October 22, 1998|By Kirsten Scharnberg | Kirsten Scharnberg,SUN STAFF

It's no wonder savvy politicians are clamoring to paint themselves as a voter's ideal "pro-education candidate."

A poll conducted by Anne Arundel Community College's Center for the Study of Local Issues indicates that for the first time in four years, education is the top concern of county residents.

Asked what is "the most important problem facing the residents of Anne Arundel County," 29 percent of the respondents named education, 26 percent said growth, 19 percent said crime, and 5 percent said taxes. Last spring, education was the top concern of 17 percent of respondents, ranking it far behind growth and crime.

"We have not seen any of the top concerns change by this large of a percentage from one survey to the next," said center director Dan Nataf, who noted that the countywide poll has been conducted for about 20 years. "And it's no state secret how that came about."

Educational priorities have been highlighted in TV and print advertisements by candidates all over the country, running for every level of public office.

"Nationwide, education is a priority issue for citizens," said Susie Jablinske, president of the Teachers Association of Anne Arundel County. "This is not a local phenomenon. Candidates all over the country are running on the education platform."

So it's not surprising that County Executive John G. Gary and Janet Owens, fighting a close battle for the highest political office in Anne Arundel County, are campaigning hard on platforms calling for improving education.

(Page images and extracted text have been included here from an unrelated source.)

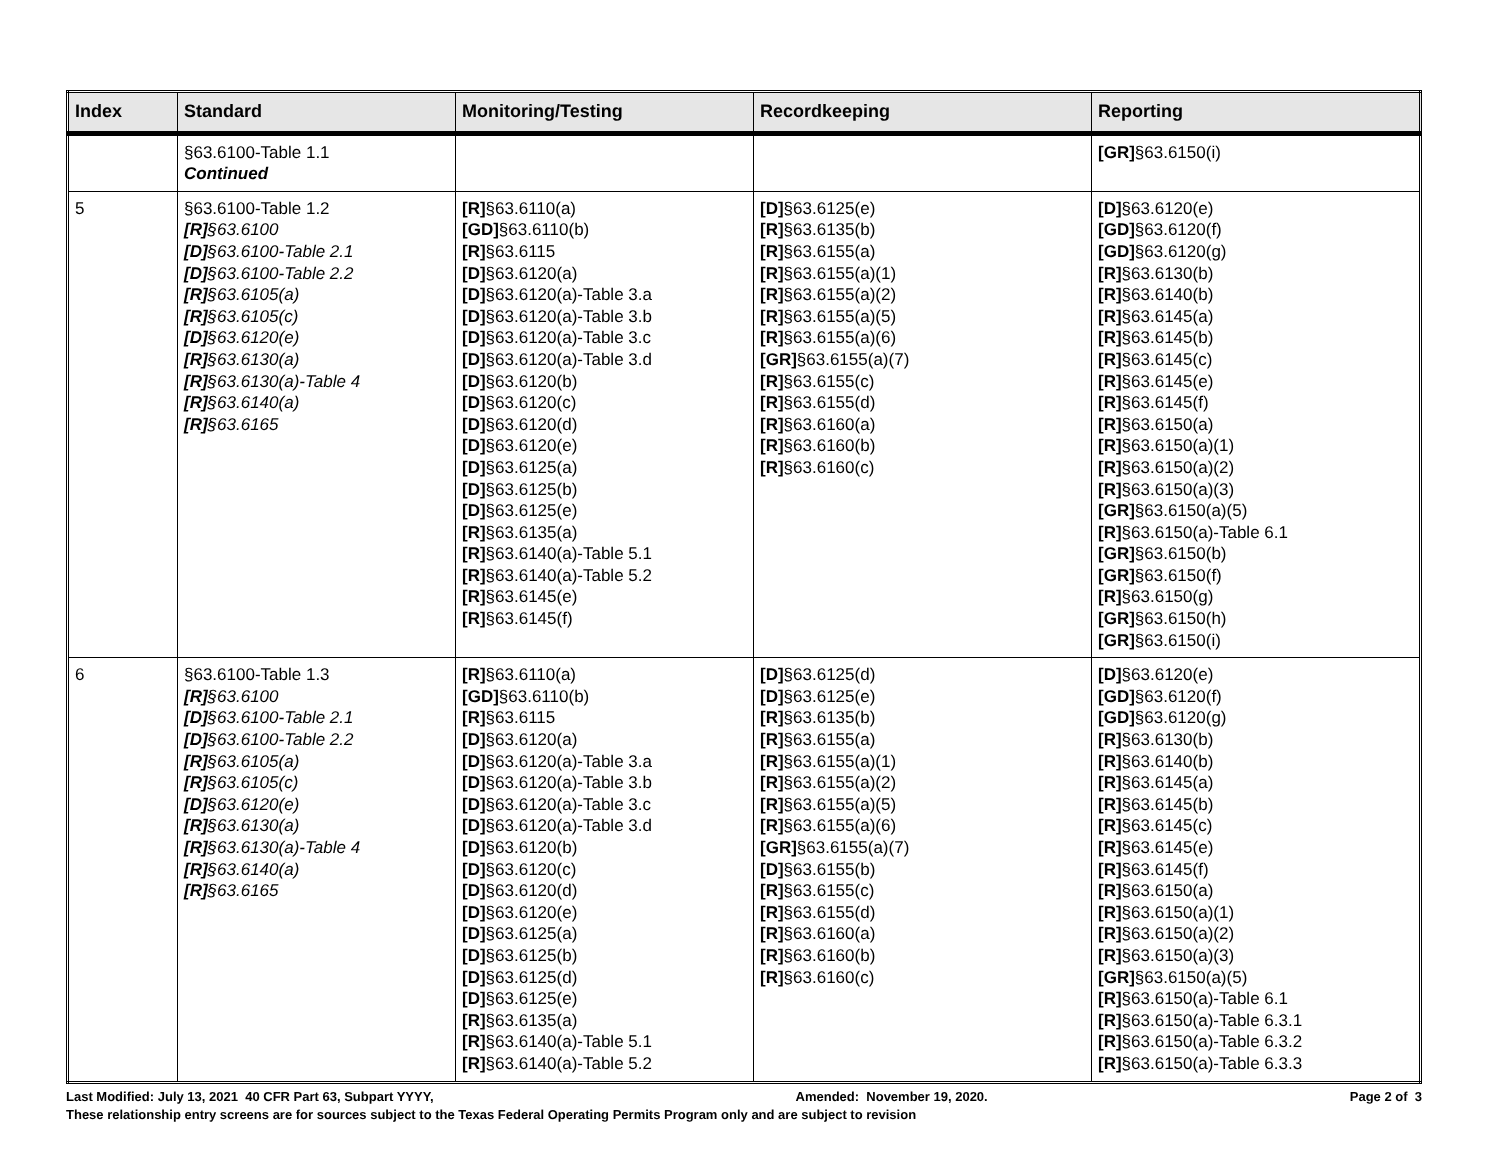| Index | Standard | Monitoring/Testing | Recordkeeping | Reporting |
| --- | --- | --- | --- | --- |
| | §63.6100-Table 1.1 Continued | | | [GR] §63.6150(i) |
| 5 | §63.6100-Table 1.2 [R] §63.6100 [D] §63.6100-Table 2.1 [D] §63.6100-Table 2.2 [R] §63.6105(a) [R] §63.6105(c) [D] §63.6120(e) [R] §63.6130(a) [R] §63.6130(a)-Table 4 [R] §63.6140(a) [R] §63.6165 | [R] §63.6110(a) [GD] §63.6110(b) [R] §63.6115 [D] §63.6120(a) [D] §63.6120(a)-Table 3.a [D] §63.6120(a)-Table 3.b [D] §63.6120(a)-Table 3.c [D] §63.6120(a)-Table 3.d [D] §63.6120(b) [D] §63.6120(c) [D] §63.6120(d) [D] §63.6120(e) [D] §63.6125(a) [D] §63.6125(b) [D] §63.6125(e) [R] §63.6135(a) [R] §63.6140(a)-Table 5.1 [R] §63.6140(a)-Table 5.2 [R] §63.6145(e) [R] §63.6145(f) | [D] §63.6125(e) [R] §63.6135(b) [R] §63.6155(a) [R] §63.6155(a)(1) [R] §63.6155(a)(2) [R] §63.6155(a)(5) [R] §63.6155(a)(6) [GR] §63.6155(a)(7) [R] §63.6155(c) [R] §63.6155(d) [R] §63.6160(a) [R] §63.6160(b) [R] §63.6160(c) | [D] §63.6120(e) [GD] §63.6120(f) [GD] §63.6120(g) [R] §63.6130(b) [R] §63.6140(b) [R] §63.6145(a) [R] §63.6145(b) [R] §63.6145(c) [R] §63.6145(e) [R] §63.6145(f) [R] §63.6150(a) [R] §63.6150(a)(1) [R] §63.6150(a)(2) [R] §63.6150(a)(3) [GR] §63.6150(a)(5) [R] §63.6150(a)-Table 6.1 [GR] §63.6150(b) [GR] §63.6150(f) [R] §63.6150(g) [GR] §63.6150(h) [GR] §63.6150(i) |
| 6 | §63.6100-Table 1.3 [R] §63.6100 [D] §63.6100-Table 2.1 [D] §63.6100-Table 2.2 [R] §63.6105(a) [R] §63.6105(c) [D] §63.6120(e) [R] §63.6130(a) [R] §63.6130(a)-Table 4 [R] §63.6140(a) [R] §63.6165 | [R] §63.6110(a) [GD] §63.6110(b) [R] §63.6115 [D] §63.6120(a) [D] §63.6120(a)-Table 3.a [D] §63.6120(a)-Table 3.b [D] §63.6120(a)-Table 3.c [D] §63.6120(a)-Table 3.d [D] §63.6120(b) [D] §63.6120(c) [D] §63.6120(d) [D] §63.6120(e) [D] §63.6125(a) [D] §63.6125(b) [D] §63.6125(d) [D] §63.6125(e) [R] §63.6135(a) [R] §63.6140(a)-Table 5.1 [R] §63.6140(a)-Table 5.2 | [D] §63.6125(d) [D] §63.6125(e) [R] §63.6135(b) [R] §63.6155(a) [R] §63.6155(a)(1) [R] §63.6155(a)(2) [R] §63.6155(a)(5) [R] §63.6155(a)(6) [GR] §63.6155(a)(7) [D] §63.6155(b) [R] §63.6155(c) [R] §63.6155(d) [R] §63.6160(a) [R] §63.6160(b) [R] §63.6160(c) | [D] §63.6120(e) [GD] §63.6120(f) [GD] §63.6120(g) [R] §63.6130(b) [R] §63.6140(b) [R] §63.6145(a) [R] §63.6145(b) [R] §63.6145(c) [R] §63.6145(e) [R] §63.6145(f) [R] §63.6150(a) [R] §63.6150(a)(1) [R] §63.6150(a)(2) [R] §63.6150(a)(3) [GR] §63.6150(a)(5) [R] §63.6150(a)-Table 6.1 [R] §63.6150(a)-Table 6.3.1 [R] §63.6150(a)-Table 6.3.2 [R] §63.6150(a)-Table 6.3.3 |
Last Modified: July 13, 2021 40 CFR Part 63, Subpart YYYY, Amended: November 19, 2020. Page 2 of 3
These relationship entry screens are for sources subject to the Texas Federal Operating Permits Program only and are subject to revision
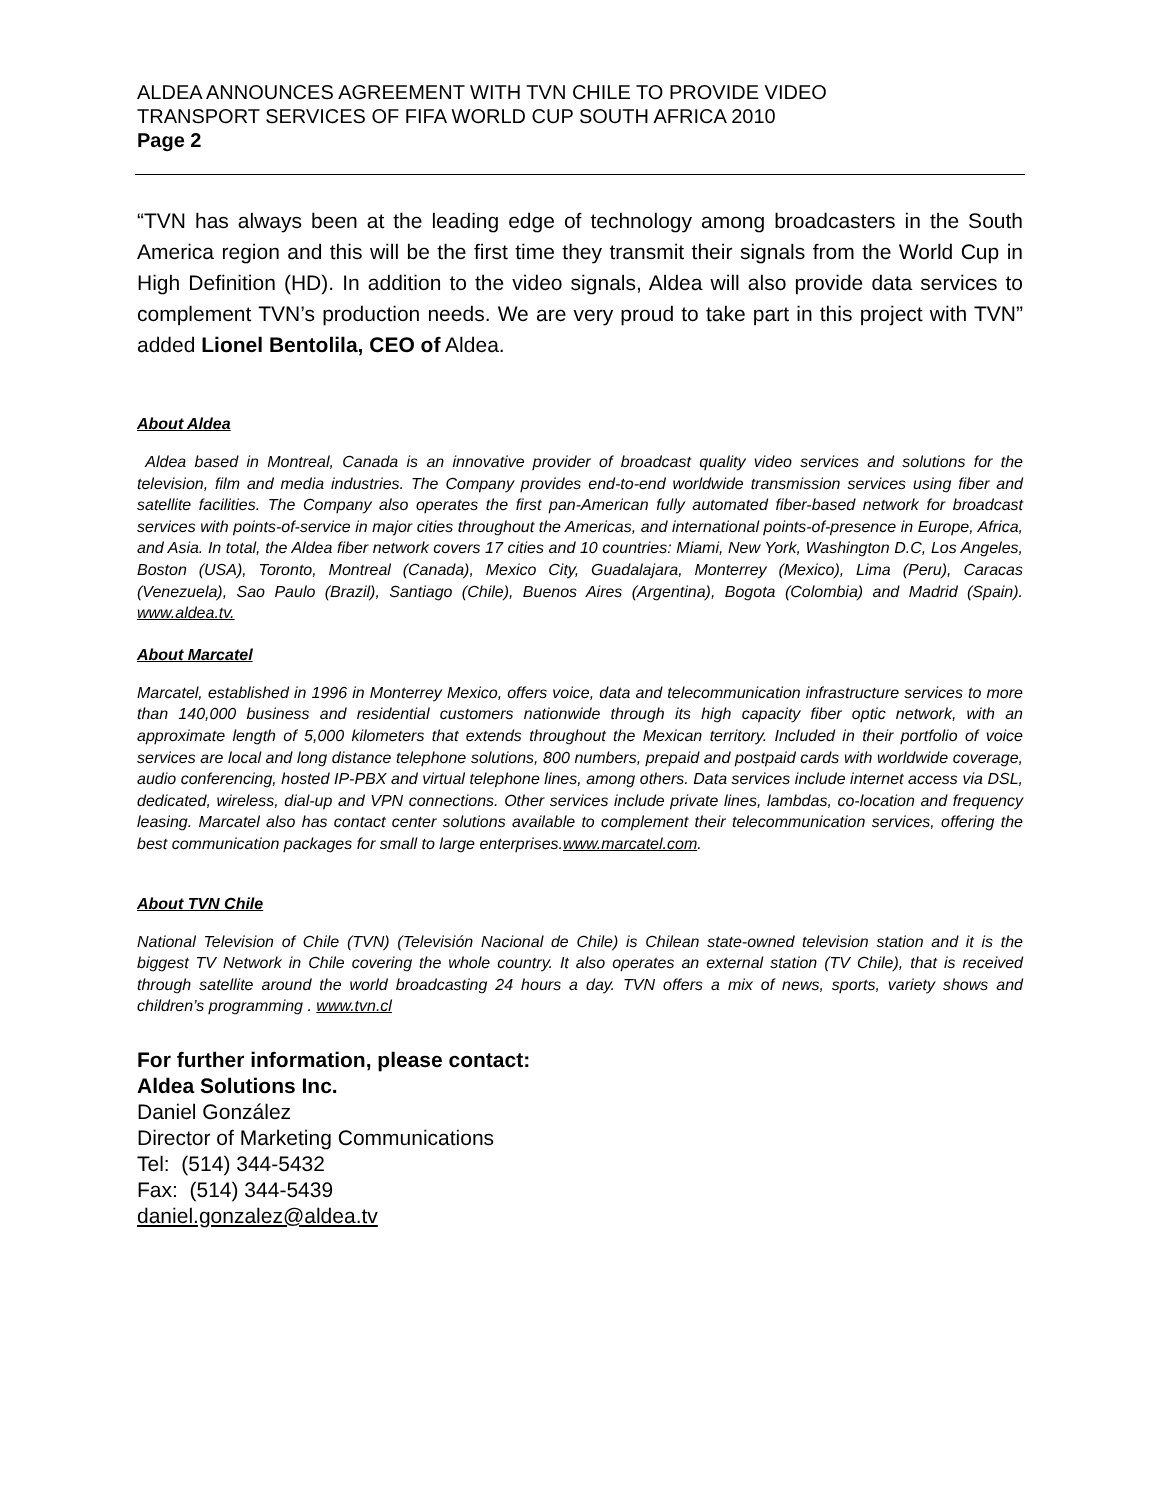ALDEA ANNOUNCES AGREEMENT WITH TVN CHILE TO PROVIDE VIDEO
TRANSPORT SERVICES OF FIFA WORLD CUP SOUTH AFRICA 2010
Page 2
“TVN has always been at the leading edge of technology among broadcasters in the South America region and this will be the first time they transmit their signals from the World Cup in High Definition (HD). In addition to the video signals, Aldea will also provide data services to complement TVN’s production needs. We are very proud to take part in this project with TVN” added Lionel Bentolila, CEO of Aldea.
About Aldea
Aldea based in Montreal, Canada is an innovative provider of broadcast quality video services and solutions for the television, film and media industries. The Company provides end-to-end worldwide transmission services using fiber and satellite facilities. The Company also operates the first pan-American fully automated fiber-based network for broadcast services with points-of-service in major cities throughout the Americas, and international points-of-presence in Europe, Africa, and Asia. In total, the Aldea fiber network covers 17 cities and 10 countries: Miami, New York, Washington D.C, Los Angeles, Boston (USA), Toronto, Montreal (Canada), Mexico City, Guadalajara, Monterrey (Mexico), Lima (Peru), Caracas (Venezuela), Sao Paulo (Brazil), Santiago (Chile), Buenos Aires (Argentina), Bogota (Colombia) and Madrid (Spain). www.aldea.tv.
About Marcatel
Marcatel, established in 1996 in Monterrey Mexico, offers voice, data and telecommunication infrastructure services to more than 140,000 business and residential customers nationwide through its high capacity fiber optic network, with an approximate length of 5,000 kilometers that extends throughout the Mexican territory. Included in their portfolio of voice services are local and long distance telephone solutions, 800 numbers, prepaid and postpaid cards with worldwide coverage, audio conferencing, hosted IP-PBX and virtual telephone lines, among others. Data services include internet access via DSL, dedicated, wireless, dial-up and VPN connections. Other services include private lines, lambdas, co-location and frequency leasing. Marcatel also has contact center solutions available to complement their telecommunication services, offering the best communication packages for small to large enterprises.www.marcatel.com.
About TVN Chile
National Television of Chile (TVN) (Televisión Nacional de Chile) is Chilean state-owned television station and it is the biggest TV Network in Chile covering the whole country. It also operates an external station (TV Chile), that is received through satellite around the world broadcasting 24 hours a day. TVN offers a mix of news, sports, variety shows and children’s programming . www.tvn.cl
For further information, please contact:
Aldea Solutions Inc.
Daniel González
Director of Marketing Communications
Tel: (514) 344-5432
Fax: (514) 344-5439
daniel.gonzalez@aldea.tv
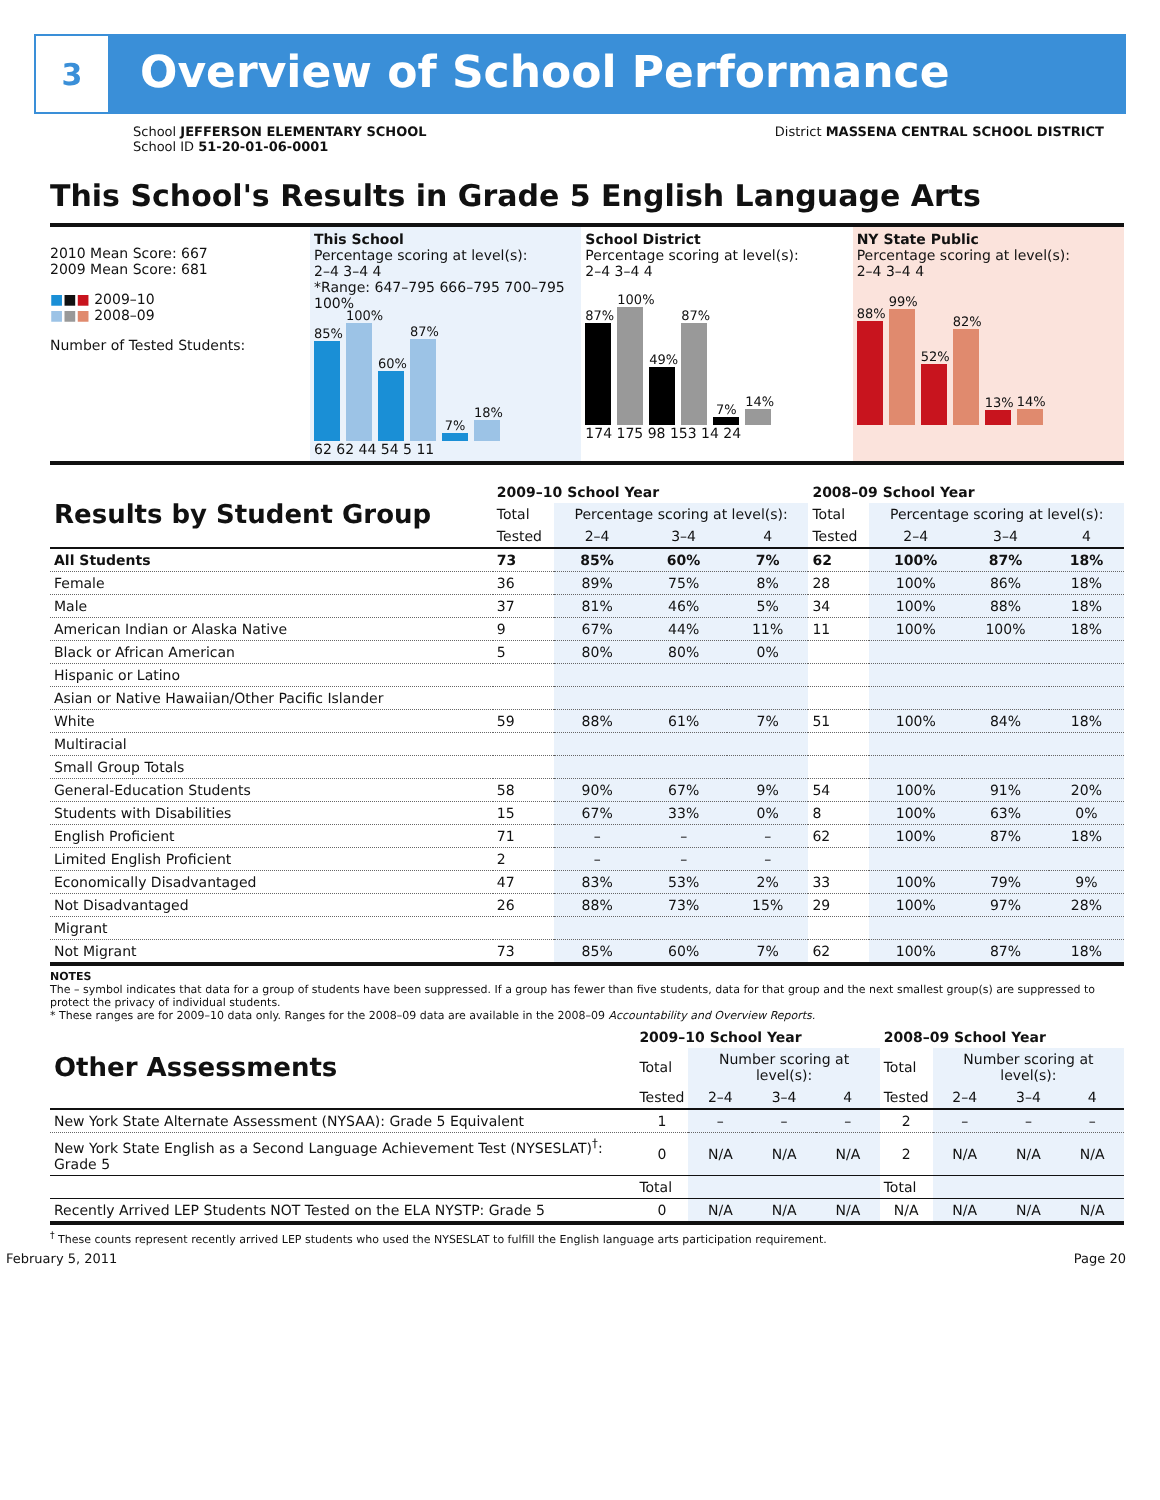3
Overview of School Performance
School JEFFERSON ELEMENTARY SCHOOL
School ID 51-20-01-06-0001
District MASSENA CENTRAL SCHOOL DISTRICT
This School's Results in Grade 5 English Language Arts
2010 Mean Score: 667
2009 Mean Score: 681
■■■ 2009–10
■■■ 2008–09
Number of Tested Students:
This School
Percentage scoring at level(s):
2–4 3–4 4
*Range: 647–795 666–795 700–795
100%
85%
100%
60%
87%
7%
18%
62 62 44 54 5 11
School District
Percentage scoring at level(s):
2–4 3–4 4
87%
100%
49%
87%
7%
14%
174 175 98 153 14 24
NY State Public
Percentage scoring at level(s):
2–4 3–4 4
88%
99%
52%
82%
13%
14%
| Results by Student Group | 2009–10 School Year | | | | 2008–09 School Year | | | |
| | Total | Percentage scoring at level(s): | | | Total | Percentage scoring at level(s): | | |
| | Tested | 2–4 | 3–4 | 4 | Tested | 2–4 | 3–4 | 4 |
| All Students | 73 | 85% | 60% | 7% | 62 | 100% | 87% | 18% |
| Female | 36 | 89% | 75% | 8% | 28 | 100% | 86% | 18% |
| Male | 37 | 81% | 46% | 5% | 34 | 100% | 88% | 18% |
| American Indian or Alaska Native | 9 | 67% | 44% | 11% | 11 | 100% | 100% | 18% |
| Black or African American | 5 | 80% | 80% | 0% | | | | |
| Hispanic or Latino | | | | | | | | |
| Asian or Native Hawaiian/Other Pacific Islander | | | | | | | | |
| White | 59 | 88% | 61% | 7% | 51 | 100% | 84% | 18% |
| Multiracial | | | | | | | | |
| Small Group Totals | | | | | | | | |
| General-Education Students | 58 | 90% | 67% | 9% | 54 | 100% | 91% | 20% |
| Students with Disabilities | 15 | 67% | 33% | 0% | 8 | 100% | 63% | 0% |
| English Proficient | 71 | – | – | – | 62 | 100% | 87% | 18% |
| Limited English Proficient | 2 | – | – | – | | | | |
| Economically Disadvantaged | 47 | 83% | 53% | 2% | 33 | 100% | 79% | 9% |
| Not Disadvantaged | 26 | 88% | 73% | 15% | 29 | 100% | 97% | 28% |
| Migrant | | | | | | | | |
| Not Migrant | 73 | 85% | 60% | 7% | 62 | 100% | 87% | 18% |
NOTES
The – symbol indicates that data for a group of students have been suppressed. If a group has fewer than five students, data for that group and the next smallest group(s) are suppressed to protect the privacy of individual students.
* These ranges are for 2009–10 data only. Ranges for the 2008–09 data are available in the 2008–09 Accountability and Overview Reports.
| Other Assessments | 2009–10 School Year | | | | 2008–09 School Year | | | |
| | Total | Number scoring at level(s): | | | Total | Number scoring at level(s): | | |
| | Tested | 2–4 | 3–4 | 4 | Tested | 2–4 | 3–4 | 4 |
| New York State Alternate Assessment (NYSAA): Grade 5 Equivalent | 1 | – | – | – | 2 | – | – | – |
| New York State English as a Second Language Achievement Test (NYSESLAT)<sup>†</sup>: Grade 5 | 0 | N/A | N/A | N/A | 2 | N/A | N/A | N/A |
| | Total | | | | Total | | | |
| Recently Arrived LEP Students NOT Tested on the ELA NYSTP: Grade 5 | 0 | N/A | N/A | N/A | N/A | N/A | N/A | N/A |
<sup>†</sup> These counts represent recently arrived LEP students who used the NYSESLAT to fulfill the English language arts participation requirement.
February 5, 2011 Page 20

Owens, the Democratic challenger, has vilified Gary for his role in the school budget war that erupted last spring.

"Today, our children and teachers are suffering in a political war zone," she says in her campaign literature. "Test scores are falling, buildings are deteriorating and morale is at an all-time low. All this, while millions of dollars are shifted from the schools to fund other county projects. As the next county executive, I will change that direction."

Owens once called Gary a "schoolyard bully."

"People are not happy with all of the acrimony that has occurred between the county executive, County Council and the school board," she said.

The word "education" is highlighted in bold, bright-blue letters in Gary's campaign literature. There is a color picture of the Republican executive with three small children and a quote: "I have a granddaughter who, like these children, will soon be attending school. I want an education second to none for all our kids. That's why I've doubled the textbook budget, increased school construction by 30 percent, and funded 272 new teachers."

Whatever the reason for the attention, Superintendent Carol S. Parham is relishing it.

"Frankly, I'm glad to see it," she said. "The quality of your schools is an indicator of the quality of life in your community. When you hear of a community having good schools, you usually associate that with good housing and low crime."

Parham, who has consistently requested more funds for county schools, recognizes there might be some conflict in the part of the survey that finds that residents want good schools and low taxes.

"All I can say is, it's going to be a challenging task for the next county executive," she said.

The survey also found:

The proposed building of an auto racetrack in the northern part of the county is opposed by 42 percent and supported by 36 percent, with 22 percent undecided.

When asked how serious local transportation problems are, 24 percent said very serious, 32 percent said somewhat serious, and 35 percent said not very serious.

When asked whether they would support a moratorium on residential construction in their area, 53 percent said yes, 35 percent said no, and 12 percent were undecided.

The survey polled 356 county residents.